Task statement.
Scan the data for "wrist" and copy the lines it appears in.

━━━━━ Entries provided

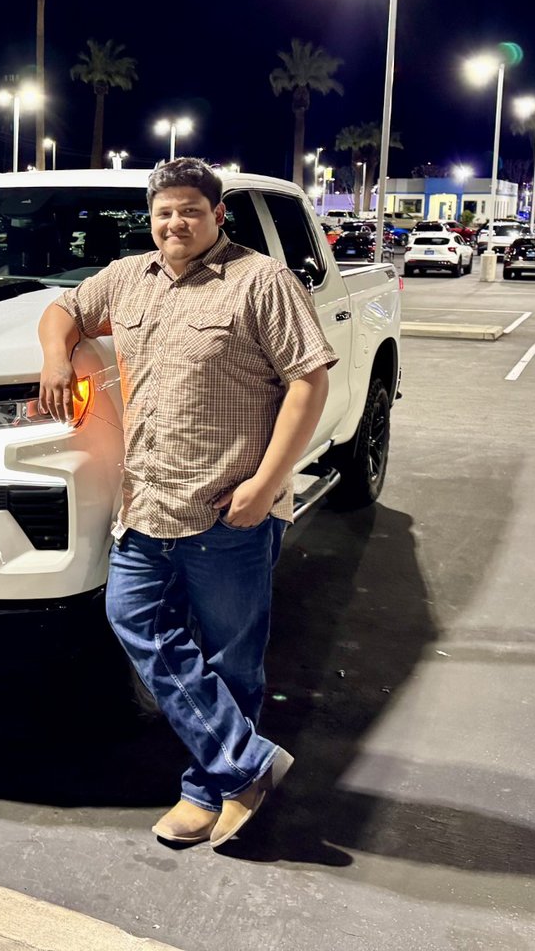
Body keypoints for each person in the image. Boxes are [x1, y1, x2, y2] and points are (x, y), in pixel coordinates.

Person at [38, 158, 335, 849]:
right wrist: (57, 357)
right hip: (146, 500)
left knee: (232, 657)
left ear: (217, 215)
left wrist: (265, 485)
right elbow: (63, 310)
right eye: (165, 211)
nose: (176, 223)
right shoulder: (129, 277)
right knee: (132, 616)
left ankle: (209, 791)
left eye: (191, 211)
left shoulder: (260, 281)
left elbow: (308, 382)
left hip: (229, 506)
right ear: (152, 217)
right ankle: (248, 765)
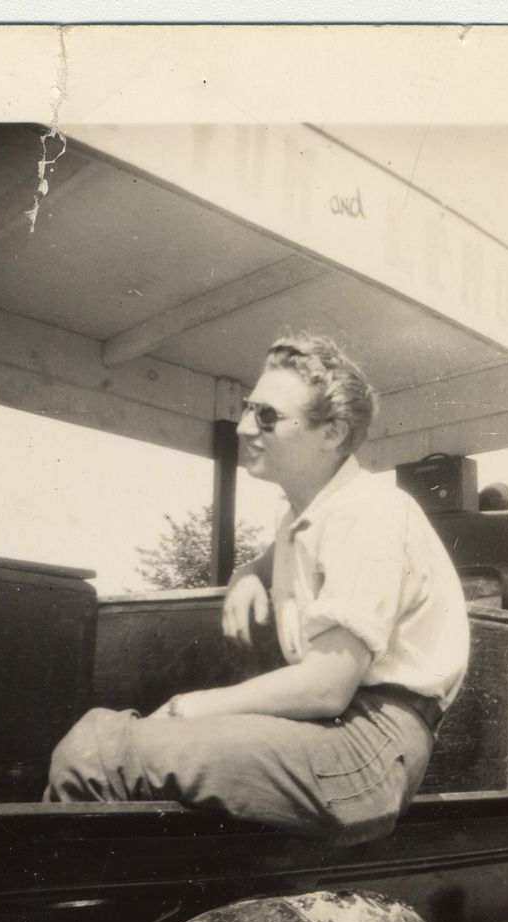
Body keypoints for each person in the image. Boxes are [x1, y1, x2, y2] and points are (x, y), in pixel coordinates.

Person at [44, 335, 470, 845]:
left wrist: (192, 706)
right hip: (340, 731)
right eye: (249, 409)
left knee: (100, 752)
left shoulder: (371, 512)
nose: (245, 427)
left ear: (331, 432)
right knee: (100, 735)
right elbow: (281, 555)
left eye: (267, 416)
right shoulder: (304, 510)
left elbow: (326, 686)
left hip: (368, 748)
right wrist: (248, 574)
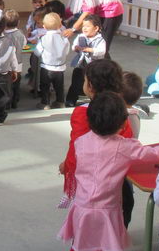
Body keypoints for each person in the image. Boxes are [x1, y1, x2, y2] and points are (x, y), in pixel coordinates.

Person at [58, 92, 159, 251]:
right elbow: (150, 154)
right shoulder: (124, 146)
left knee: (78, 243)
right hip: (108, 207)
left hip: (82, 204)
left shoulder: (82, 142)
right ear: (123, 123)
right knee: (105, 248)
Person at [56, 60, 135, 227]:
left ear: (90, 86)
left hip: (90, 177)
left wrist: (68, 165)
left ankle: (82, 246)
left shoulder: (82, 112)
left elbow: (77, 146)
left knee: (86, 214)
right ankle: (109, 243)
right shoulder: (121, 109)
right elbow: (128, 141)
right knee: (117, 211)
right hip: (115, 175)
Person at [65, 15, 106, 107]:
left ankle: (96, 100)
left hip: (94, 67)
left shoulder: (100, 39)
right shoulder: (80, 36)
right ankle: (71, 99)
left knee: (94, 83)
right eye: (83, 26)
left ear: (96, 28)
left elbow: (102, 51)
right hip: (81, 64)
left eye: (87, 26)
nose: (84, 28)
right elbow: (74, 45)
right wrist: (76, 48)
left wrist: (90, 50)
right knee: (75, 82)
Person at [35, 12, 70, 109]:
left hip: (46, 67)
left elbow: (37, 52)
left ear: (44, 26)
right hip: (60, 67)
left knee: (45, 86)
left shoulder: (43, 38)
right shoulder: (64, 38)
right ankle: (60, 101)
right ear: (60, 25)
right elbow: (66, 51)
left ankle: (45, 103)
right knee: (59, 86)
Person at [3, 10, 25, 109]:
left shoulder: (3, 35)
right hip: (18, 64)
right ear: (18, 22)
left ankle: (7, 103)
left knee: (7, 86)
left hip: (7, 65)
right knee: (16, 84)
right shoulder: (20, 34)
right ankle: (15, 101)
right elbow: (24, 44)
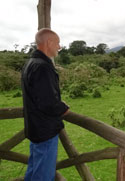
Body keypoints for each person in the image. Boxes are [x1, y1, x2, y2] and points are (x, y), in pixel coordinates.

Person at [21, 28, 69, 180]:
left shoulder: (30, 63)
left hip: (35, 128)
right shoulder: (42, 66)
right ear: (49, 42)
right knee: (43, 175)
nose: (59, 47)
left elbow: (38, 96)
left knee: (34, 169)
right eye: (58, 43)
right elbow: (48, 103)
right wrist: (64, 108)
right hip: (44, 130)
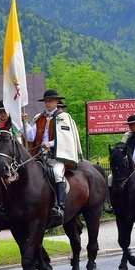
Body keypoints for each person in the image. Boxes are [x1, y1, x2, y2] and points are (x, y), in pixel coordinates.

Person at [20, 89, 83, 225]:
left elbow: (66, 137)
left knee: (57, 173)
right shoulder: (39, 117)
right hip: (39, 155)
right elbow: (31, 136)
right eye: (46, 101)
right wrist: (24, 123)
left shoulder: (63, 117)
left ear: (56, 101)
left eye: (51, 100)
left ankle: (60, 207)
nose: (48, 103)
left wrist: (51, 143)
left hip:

━━━━━━━━━━

Result for this exercise.
right wrist: (57, 357)
left wrist: (265, 485)
left wrist: (192, 706)
right wrist: (248, 574)
left wrist: (68, 165)
right wrist: (76, 48)
left wrist: (90, 50)
right wrist: (64, 108)
right wrist: (24, 123)
left wrist: (51, 143)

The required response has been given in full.